Karim Tmimi

Personal information
- Full name: Karim Tmimi
- Date of birth: 8 August 1996 (age 29)
- Place of birth: Poitiers, France
- Height: 5 ft 10 in (1.78 m)
- Position: Forward

Youth career
- 0000–2016: Stade Poitevin

College career
- Years: Team / Apps / (Gls)
- 2020–2022: Georgia Gwinnett Grizzlies / 47 / (36)

Senior career*
- Years: Team / Apps / (Gls)
- 2018–2020: Chauvigny / 25 / (2)
- 2022: Georgia Revolution / 1 / (1)
- 2023–2024: Atlanta United 2 / 52 / (15)

= Karim Tmimi =

France association football player (born 1996)

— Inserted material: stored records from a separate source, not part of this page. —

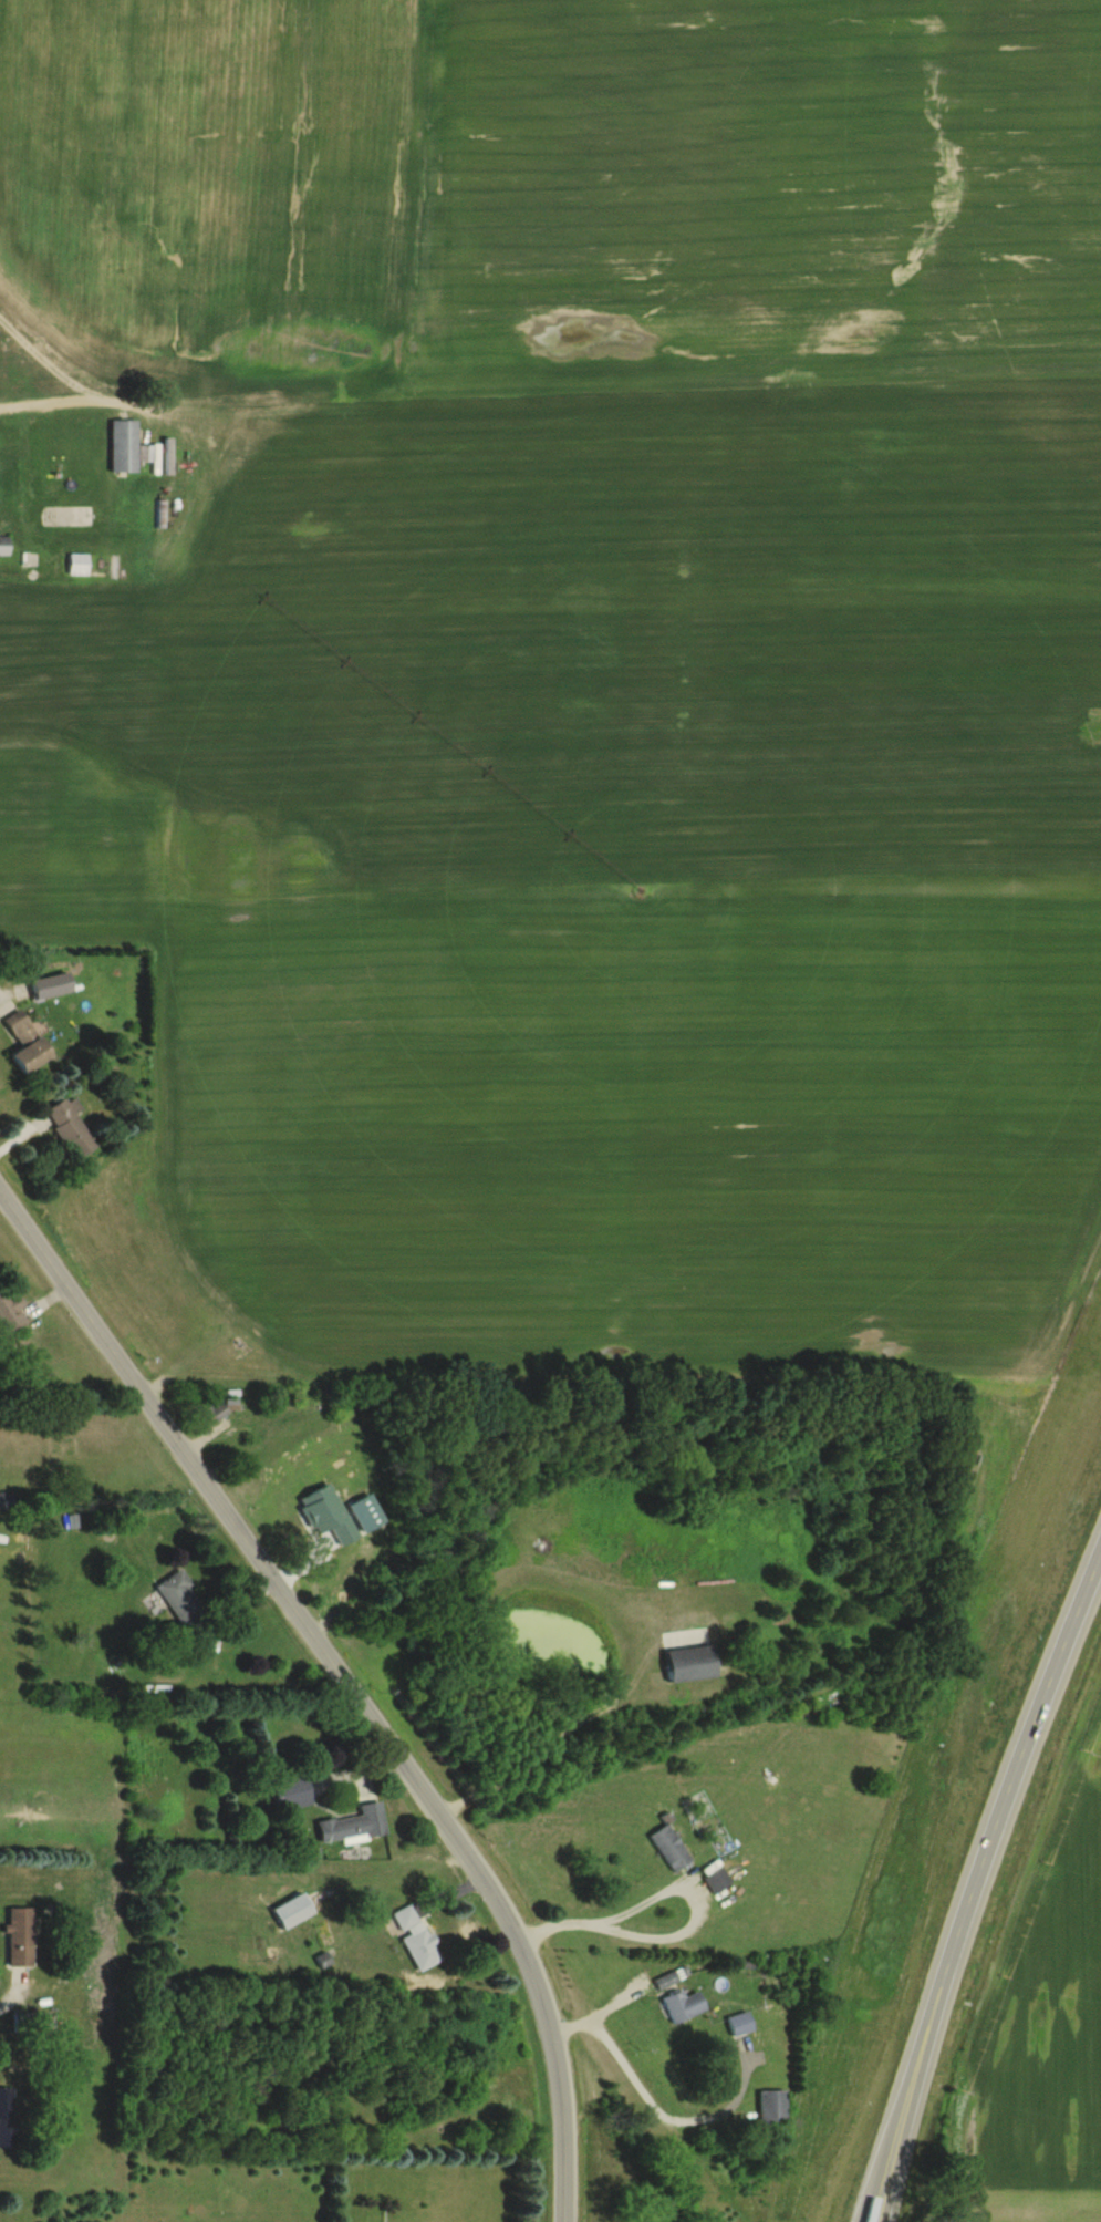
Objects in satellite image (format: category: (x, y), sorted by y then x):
crop: (560, 189)
road: (79, 390)
building: (123, 446)
building: (3, 546)
building: (89, 565)
crop: (615, 872)
building: (25, 1043)
building: (69, 1128)
building: (10, 1312)
building: (212, 1415)
building: (327, 1573)
building: (181, 1599)
building: (690, 1666)
road: (346, 1686)
road: (536, 1756)
building: (290, 1792)
building: (352, 1826)
building: (668, 1849)
building: (716, 1880)
road: (987, 1896)
building: (291, 1911)
road: (678, 1932)
building: (18, 1937)
building: (414, 1937)
building: (665, 1981)
building: (682, 2006)
road: (651, 2106)
building: (772, 2107)
building: (5, 2116)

Karim Tmimi (born 8 August 1996) is a French professional footballer who plays as a forward.

==Early life and college career==
Born in Poitiers, France, Tmimi played for his local academy team Stade Poitevin throughout his youth years. From 2018 to 2020 he played with fifth tier French side US Chauvigny, before moving to the United States to attend Georgia Gwinnett College to play for the Men's soccer team at age 23.

In 3 seasons, Tmimi appeared in 47 matches scoring an impressive 36 goals, earning him an All-American honours in 2022.

==Club career==
On 13 January 2021, Tmimi signed a professional contract with Atlanta United 2. He made his professional debut on 27 March 2023 against New England Revolution II, coming on as a substitute. As of July 2026, he is playing for Kalonji Pro-Profile in the UPSL.